[Dataset rows]
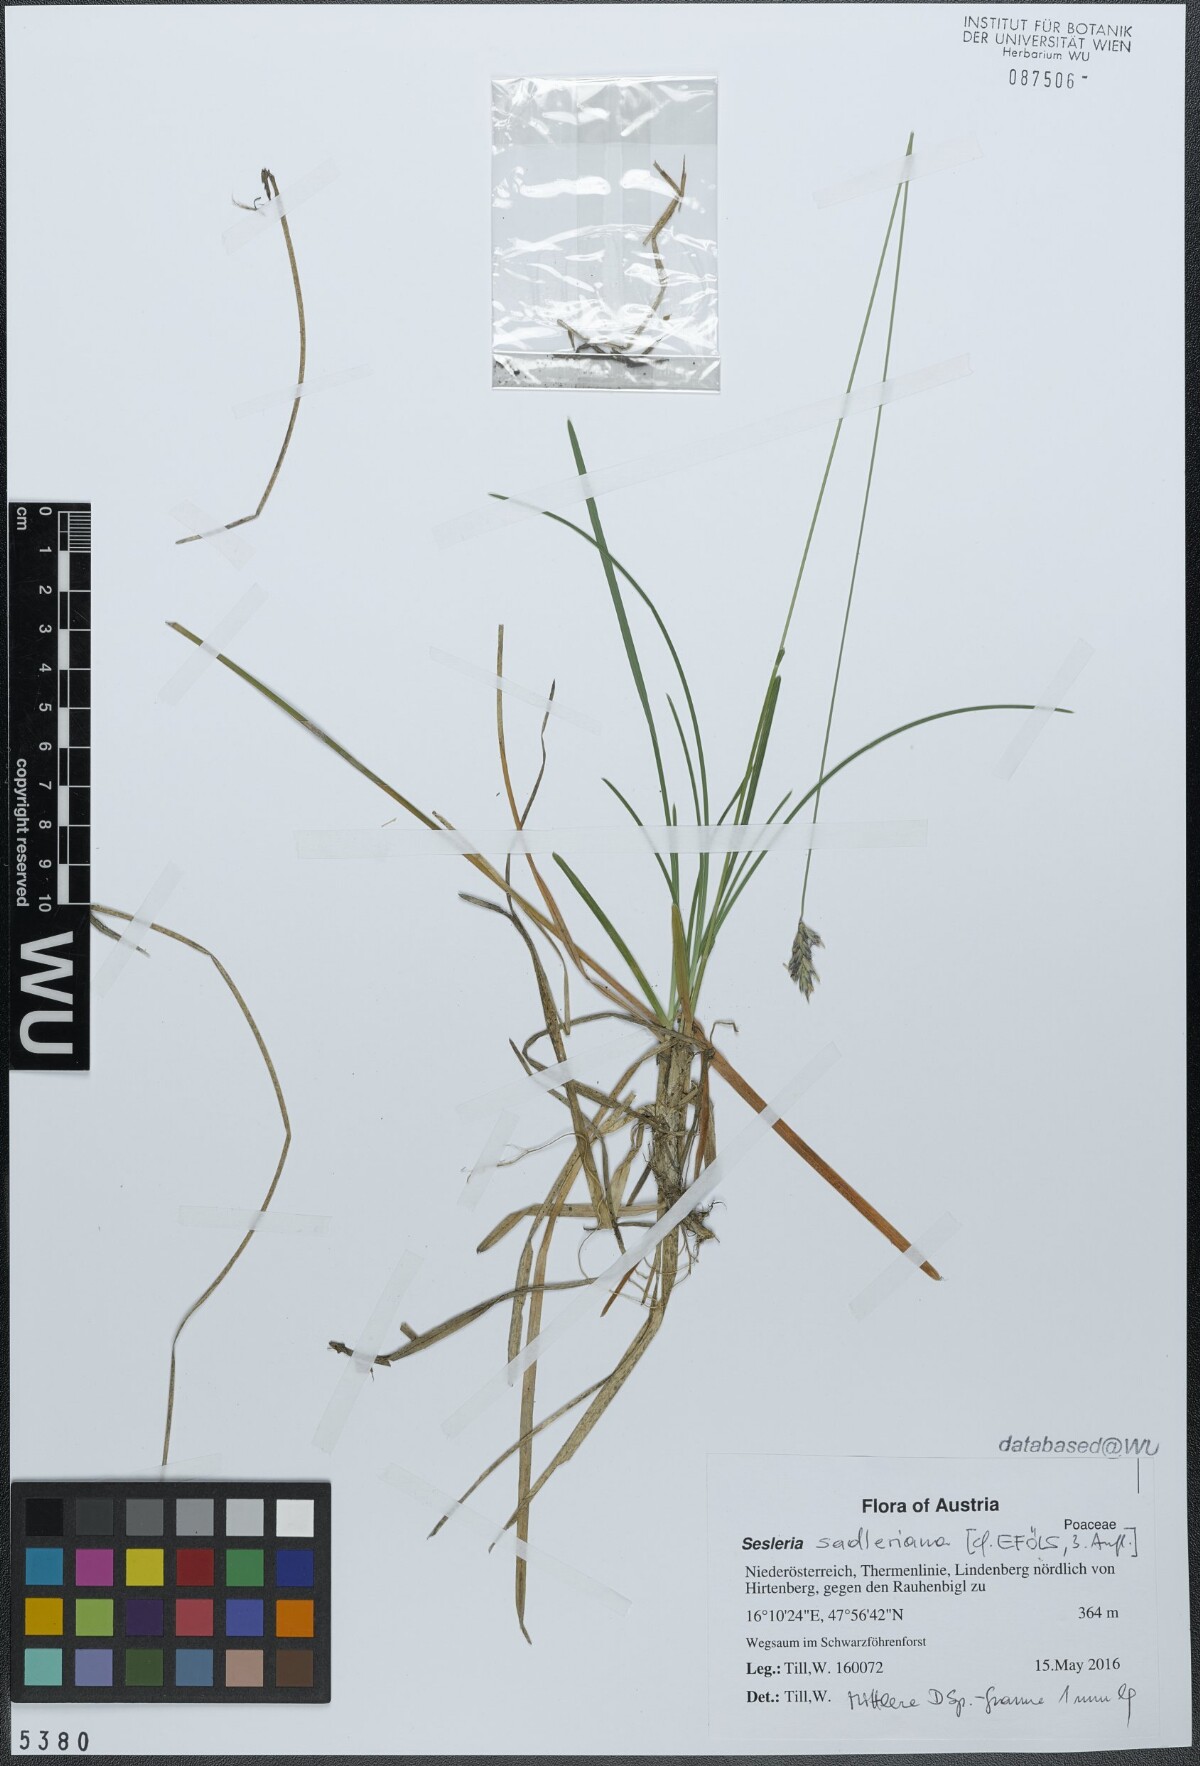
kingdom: Plantae
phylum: Tracheophyta
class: Liliopsida
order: Poales
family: Poaceae
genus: Sesleria
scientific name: Sesleria sadleriana
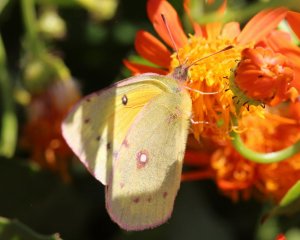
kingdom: Animalia
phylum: Arthropoda
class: Insecta
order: Lepidoptera
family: Pieridae
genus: Colias
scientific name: Colias eurytheme
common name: Orange Sulphur
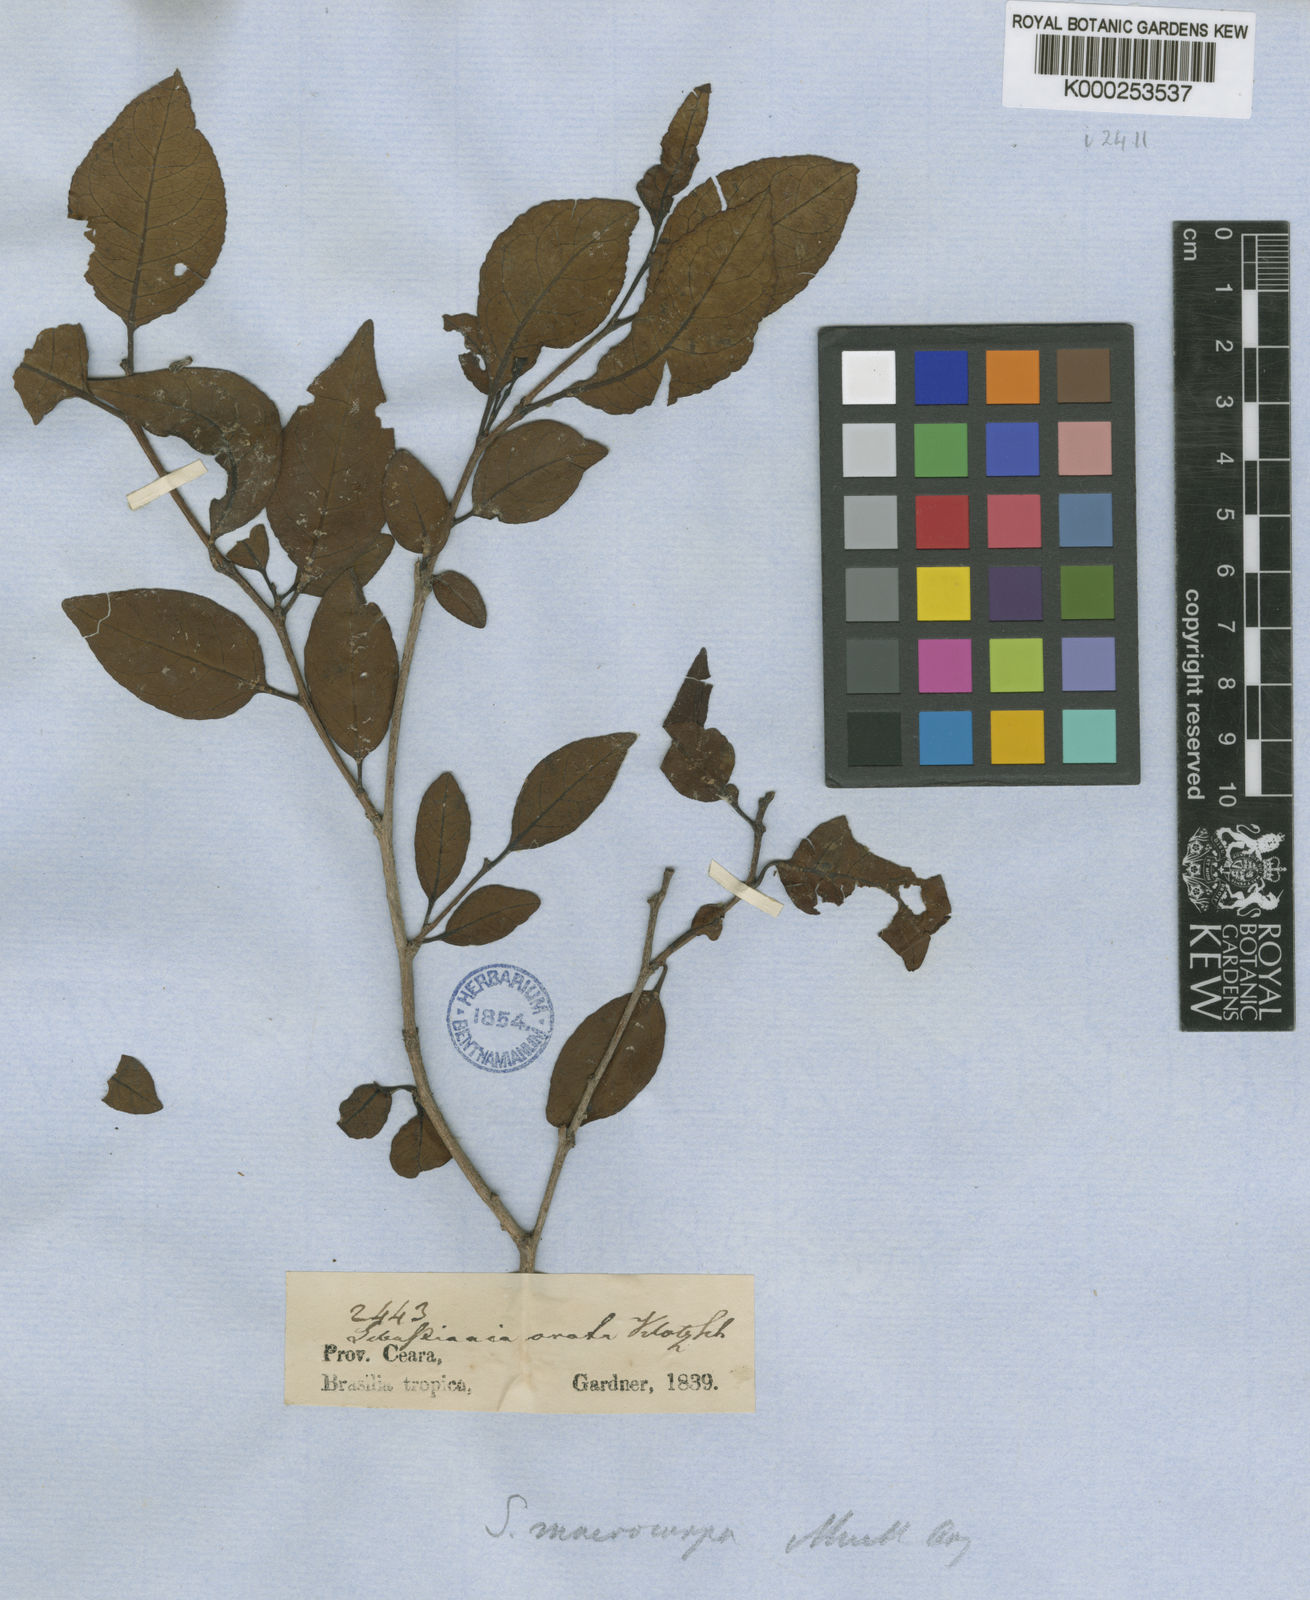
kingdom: Plantae
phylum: Tracheophyta
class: Magnoliopsida
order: Malpighiales
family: Euphorbiaceae
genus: Sebastiania
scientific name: Sebastiania
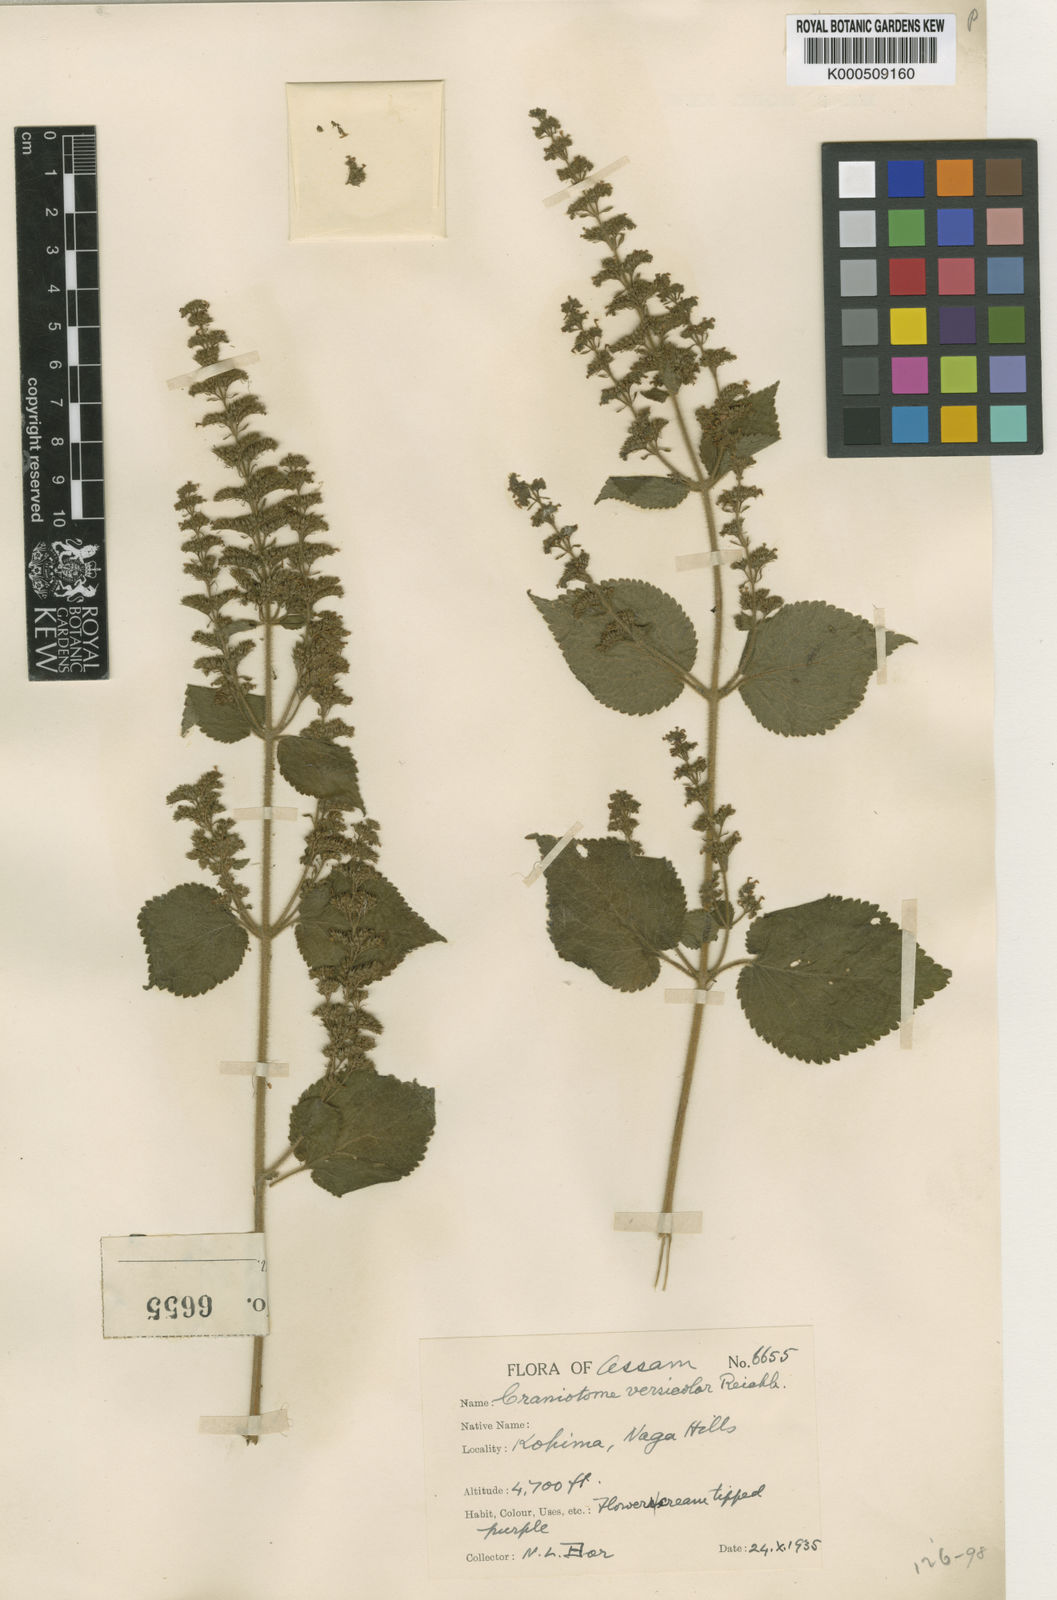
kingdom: Plantae
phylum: Tracheophyta
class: Magnoliopsida
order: Lamiales
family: Lamiaceae
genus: Craniotome
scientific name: Craniotome furcata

### Exercise
Please reproduce every line of the rows above word for word, omitting the pictures.

### Exercise result
kingdom: Plantae
phylum: Tracheophyta
class: Liliopsida
order: Poales
family: Poaceae
genus: Sesleria
scientific name: Sesleria sadleriana
kingdom: Animalia
phylum: Arthropoda
class: Insecta
order: Lepidoptera
family: Pieridae
genus: Colias
scientific name: Colias eurytheme
common name: Orange Sulphur
kingdom: Plantae
phylum: Tracheophyta
class: Magnoliopsida
order: Malpighiales
family: Euphorbiaceae
genus: Sebastiania
scientific name: Sebastiania
kingdom: Plantae
phylum: Tracheophyta
class: Magnoliopsida
order: Lamiales
family: Lamiaceae
genus: Craniotome
scientific name: Craniotome furcata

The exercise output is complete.